With the return to school, it would be somewhat logical to think we can pick up where we left off, right?However, for many children and families, it will not be that easy.  Things have changed, we have had many experiences since the time of starting school that through some reflection contribute to confidence or concern for both parents and children. We didn’t get a huge amount of practice to get into the routines of school before things changed with isolation and lockdown.  Time has passed and getting back on track might not be the only way to approach the situation. Getting back on track implies we will be doing what we did before – but will we?  Some practices and ways of doing things may not be like before for some time – or even at all. For that reason, we have put together some things to consider on how to adapt to back to school with confidence. 

How Do We Adapt To Back To School With Confidence?

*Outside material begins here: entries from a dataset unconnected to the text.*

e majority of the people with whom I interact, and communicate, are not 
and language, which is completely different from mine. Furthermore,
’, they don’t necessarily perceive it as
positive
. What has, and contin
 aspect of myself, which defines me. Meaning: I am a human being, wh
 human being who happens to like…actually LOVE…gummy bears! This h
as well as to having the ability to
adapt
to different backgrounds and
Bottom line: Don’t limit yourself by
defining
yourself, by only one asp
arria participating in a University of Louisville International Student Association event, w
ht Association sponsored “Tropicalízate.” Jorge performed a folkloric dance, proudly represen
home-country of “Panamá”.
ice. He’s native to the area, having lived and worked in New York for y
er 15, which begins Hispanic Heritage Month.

Prioritise and take stock – what is working well now – what needs some tweaking.

If it is not broken, then don’t mess with it.  If your children are eager and keen to get back in their classroom then it is an aspect that needs less consideration other than ensuring it continues.  So, what is different? Maybe it is the meal preparations or drop off that needs some attention.

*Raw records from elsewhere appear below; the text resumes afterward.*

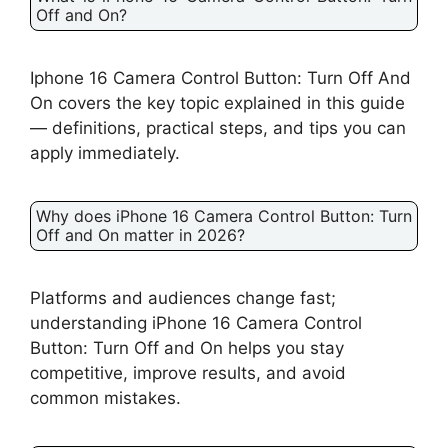
Off and On?
Iphone 16 Camera Control Button: Turn Off And
On covers the key topic explained in this guide
— definitions, practical steps, and tips you can
apply immediately.
Why does iPhone 16 Camera Control Button: Turn
Off and On matter in 2026?
Platforms and audiences change fast;
understanding iPhone 16 Camera Control
Button: Turn Off and On helps you stay
competitive, improve results, and avoid
common mistakes.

From a practical point of view, we can break the focus areas into four categories.

Emotional Competency

Emotional competency may need some boosting.  After being at home moving back into being in groups, away from primary caregivers and managing different expectations will be a challenge to adjust to.  Some helpful ideas will be to discuss what is going well with your child and what it is they are worried about. Sometimes it is the very small details that once set straight can make the most amazing differences.  Being reassured they will not forget a needed item by using a calendar together, making a new bag packing checklist together may be a boost that helps promote confidence and a feeling of being prepared. The key to adapting to back to school with confidence is adequate communication on how your child is coping emotionally. 

Physical Needs

The weather is cooler, and uniforms are requiring add ons such as jackets and jumpers, things for little ones to remember that was not part of the routine before. Also bear in mind any sensory issues that may arise from new clothing. It is good practice to do a trial run of clothing before sending children off to school for the day and avoid any issues arising. All of these seemingly small changes are not something children have built up to doing – nor have families, being gentle with yourselves is important. With changing weather and routines children are often needing an extra snack for example an extra piece of fruit in their lunch box. 

Back to school with confidence

Time Management

It may take some practice for all involved to meet all the arrival expectations being on time for school. Home routines for homework and bedtime will support organisation but might not be the same as before.  Considering needs now without comparing to the prior experience of school routine makes decision making easier.  What worked for before might have been well and good – what works for now, well is what works for now.


How does communication with teachers look, with kiss and go drop off zones some families are noting less contact with other parents and it has been a gap they are needing to fill through other ways of connecting. Children’s friendships and social development are important and finding ways to develop skills in communicating on the friendship level opens up lots of possibilities using IT, writing skills, telecommunications, and good old-fashioned thinking of others.  As a mum, it is truer than true that worry creeps in. While you are considering how the little ones are coping make a point of checking in with yourself and how you are adapting to the plunge of schooling at school again. Early years of schooling is frequently a time parents miss their kid’s company as they make their way onto new discoveries. Remember to acknowledge your feelings as valid and worthy.

We Are All In This Together

Uri Bronfenbrenner proposed “in order to develop normally, a child requires progressively more complex joint activity with one or more adults who have an irrational emotional relationship with the child. Somebody’s got to be crazy about that kid. That’s number one. First, last and always.”

For a huge number of people including adults and kids this is a chapter of their lives they have little else to compare it to and draw resources from.  While at times it might seem overwhelming and harder than other times it is important that we have managed to adapt so far.  We are all in this together is a popular reference and a strong reminder that others are experiencing challenge at this time.